Saved entries:
=== Section Start ===

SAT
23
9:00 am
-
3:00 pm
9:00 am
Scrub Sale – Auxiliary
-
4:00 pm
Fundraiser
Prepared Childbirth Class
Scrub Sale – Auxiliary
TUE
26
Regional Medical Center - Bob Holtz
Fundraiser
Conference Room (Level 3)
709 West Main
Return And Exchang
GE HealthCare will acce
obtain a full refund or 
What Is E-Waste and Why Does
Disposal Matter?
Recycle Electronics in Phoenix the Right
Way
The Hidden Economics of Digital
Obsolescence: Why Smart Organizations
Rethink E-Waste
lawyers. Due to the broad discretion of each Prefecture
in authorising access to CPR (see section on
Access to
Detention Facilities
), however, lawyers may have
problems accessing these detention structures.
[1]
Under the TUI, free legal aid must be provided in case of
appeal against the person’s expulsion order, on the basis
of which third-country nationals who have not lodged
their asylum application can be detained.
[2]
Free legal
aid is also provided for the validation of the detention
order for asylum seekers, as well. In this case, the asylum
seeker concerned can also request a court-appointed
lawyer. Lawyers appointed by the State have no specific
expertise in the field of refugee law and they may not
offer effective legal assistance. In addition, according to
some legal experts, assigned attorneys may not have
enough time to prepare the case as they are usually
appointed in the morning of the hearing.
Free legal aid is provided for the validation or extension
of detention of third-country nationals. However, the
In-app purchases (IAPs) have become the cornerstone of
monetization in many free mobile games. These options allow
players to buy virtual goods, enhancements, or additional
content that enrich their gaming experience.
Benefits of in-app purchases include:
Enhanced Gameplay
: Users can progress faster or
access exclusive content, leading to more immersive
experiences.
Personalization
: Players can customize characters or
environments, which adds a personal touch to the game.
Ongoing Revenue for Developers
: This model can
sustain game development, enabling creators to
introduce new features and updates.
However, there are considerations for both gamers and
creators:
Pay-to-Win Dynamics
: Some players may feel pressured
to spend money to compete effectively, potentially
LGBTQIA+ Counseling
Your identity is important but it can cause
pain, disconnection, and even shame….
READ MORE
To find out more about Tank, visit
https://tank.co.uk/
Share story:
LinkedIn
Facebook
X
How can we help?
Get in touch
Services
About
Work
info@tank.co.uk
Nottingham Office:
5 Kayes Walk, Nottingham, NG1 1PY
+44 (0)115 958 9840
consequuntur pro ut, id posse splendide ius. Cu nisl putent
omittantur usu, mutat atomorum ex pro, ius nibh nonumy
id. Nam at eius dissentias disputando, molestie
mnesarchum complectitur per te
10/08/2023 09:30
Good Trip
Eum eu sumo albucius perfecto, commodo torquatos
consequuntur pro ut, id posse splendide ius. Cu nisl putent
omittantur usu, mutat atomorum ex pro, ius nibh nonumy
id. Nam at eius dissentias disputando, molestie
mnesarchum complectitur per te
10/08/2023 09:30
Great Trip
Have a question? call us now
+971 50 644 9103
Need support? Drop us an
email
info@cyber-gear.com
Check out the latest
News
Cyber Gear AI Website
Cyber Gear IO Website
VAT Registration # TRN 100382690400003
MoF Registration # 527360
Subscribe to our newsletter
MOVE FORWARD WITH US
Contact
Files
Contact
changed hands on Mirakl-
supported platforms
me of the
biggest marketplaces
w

=== Section End ===
=== Section Start ===

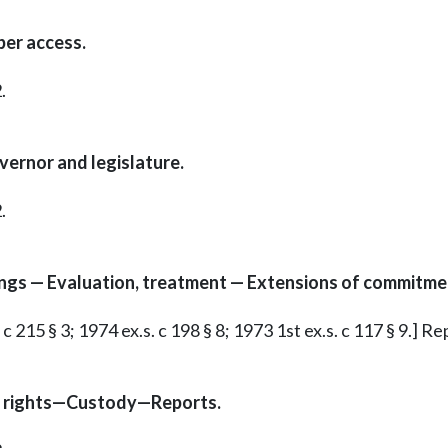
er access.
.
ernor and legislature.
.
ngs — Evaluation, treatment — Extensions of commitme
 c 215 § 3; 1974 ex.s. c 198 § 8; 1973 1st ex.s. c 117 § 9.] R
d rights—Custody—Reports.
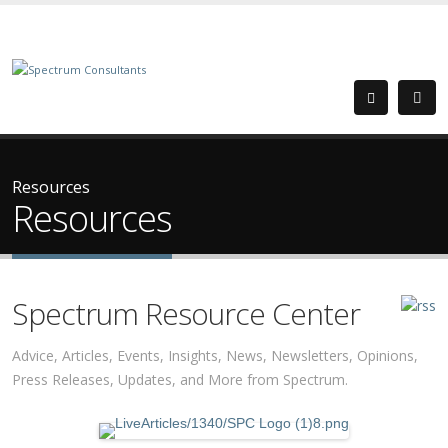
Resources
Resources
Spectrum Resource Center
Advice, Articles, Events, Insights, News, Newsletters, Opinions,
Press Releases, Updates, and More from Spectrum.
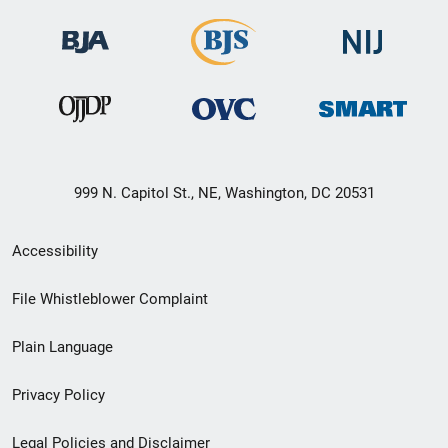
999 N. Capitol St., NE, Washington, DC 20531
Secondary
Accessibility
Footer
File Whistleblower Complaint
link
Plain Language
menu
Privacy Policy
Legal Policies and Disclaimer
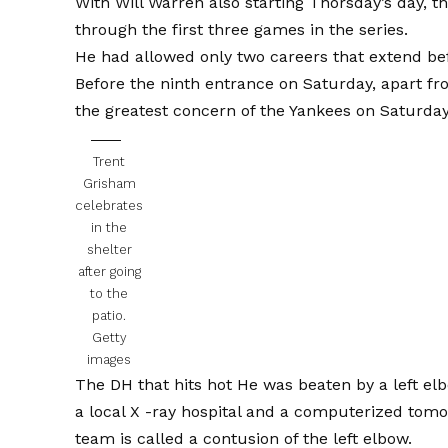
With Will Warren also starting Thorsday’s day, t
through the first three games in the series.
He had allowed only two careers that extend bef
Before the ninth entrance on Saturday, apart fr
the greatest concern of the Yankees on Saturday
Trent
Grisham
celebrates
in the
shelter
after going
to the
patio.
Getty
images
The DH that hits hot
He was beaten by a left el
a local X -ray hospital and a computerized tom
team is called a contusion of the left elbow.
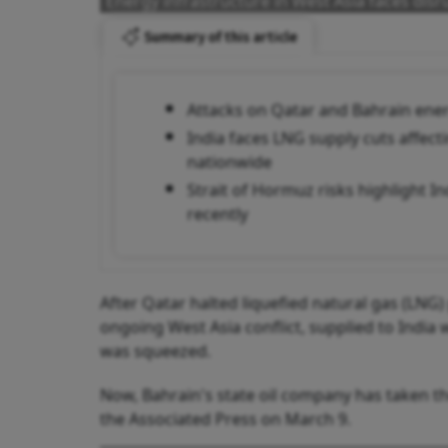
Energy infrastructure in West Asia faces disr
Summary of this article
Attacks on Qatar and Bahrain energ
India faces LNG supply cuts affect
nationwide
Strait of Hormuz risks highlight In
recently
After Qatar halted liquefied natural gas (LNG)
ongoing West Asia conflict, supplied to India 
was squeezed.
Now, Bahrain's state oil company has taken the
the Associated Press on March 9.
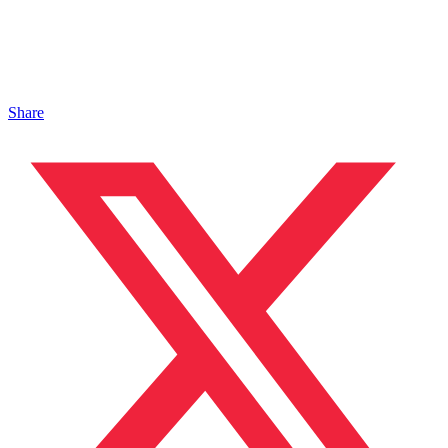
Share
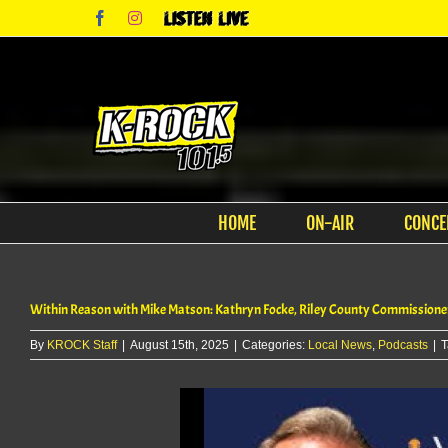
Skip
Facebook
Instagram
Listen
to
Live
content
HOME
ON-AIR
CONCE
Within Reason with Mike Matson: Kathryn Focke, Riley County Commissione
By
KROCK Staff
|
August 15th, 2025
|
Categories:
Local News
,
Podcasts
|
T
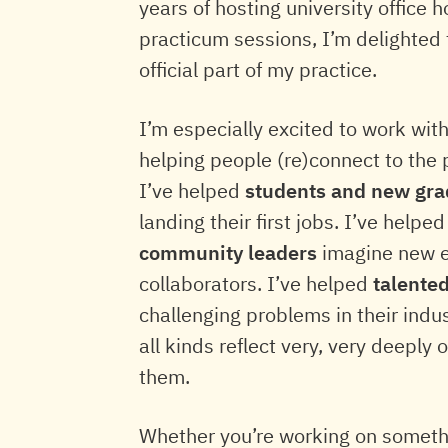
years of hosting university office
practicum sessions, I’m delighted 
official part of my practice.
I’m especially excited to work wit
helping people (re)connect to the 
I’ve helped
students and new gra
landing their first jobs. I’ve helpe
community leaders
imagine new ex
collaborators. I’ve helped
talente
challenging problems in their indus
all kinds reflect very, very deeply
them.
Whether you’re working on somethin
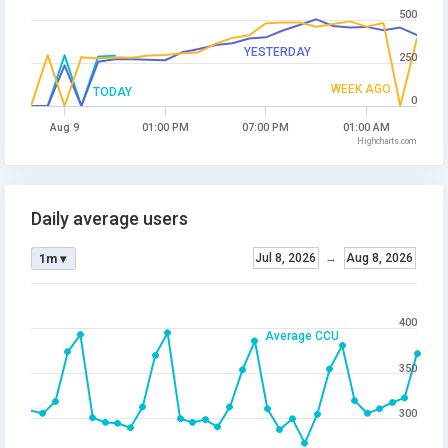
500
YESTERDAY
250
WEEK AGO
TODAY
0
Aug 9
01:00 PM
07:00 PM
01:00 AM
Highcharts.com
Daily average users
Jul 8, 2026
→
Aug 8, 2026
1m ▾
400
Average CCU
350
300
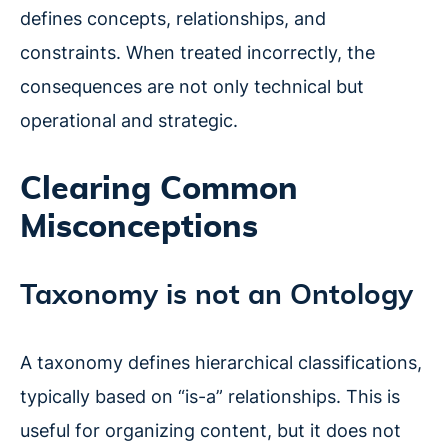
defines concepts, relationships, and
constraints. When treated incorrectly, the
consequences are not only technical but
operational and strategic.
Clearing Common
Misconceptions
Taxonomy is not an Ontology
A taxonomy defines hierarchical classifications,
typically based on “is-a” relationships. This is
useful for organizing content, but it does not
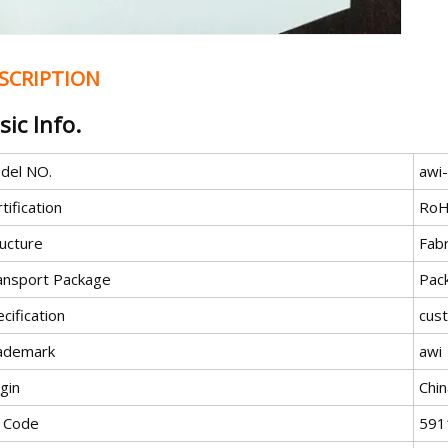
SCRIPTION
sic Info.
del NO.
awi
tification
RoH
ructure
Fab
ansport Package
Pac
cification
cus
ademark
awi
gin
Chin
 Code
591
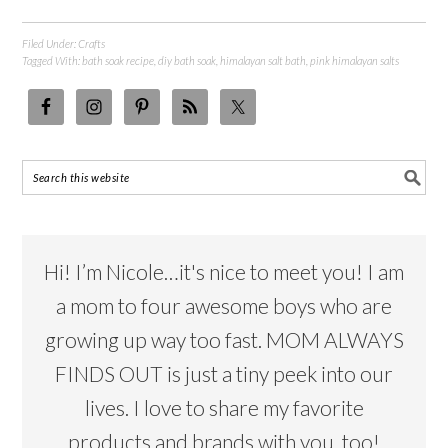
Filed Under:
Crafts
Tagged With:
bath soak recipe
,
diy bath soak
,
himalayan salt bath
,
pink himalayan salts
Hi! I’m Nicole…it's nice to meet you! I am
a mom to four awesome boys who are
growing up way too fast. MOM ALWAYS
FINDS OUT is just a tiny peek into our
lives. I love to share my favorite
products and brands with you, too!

=== Section End ===

Assignment>
Find the word "Under" in the entries above and gather every line that holds it.

Written response>
Under the TUI, free legal aid must be provided in case of
Filed Under:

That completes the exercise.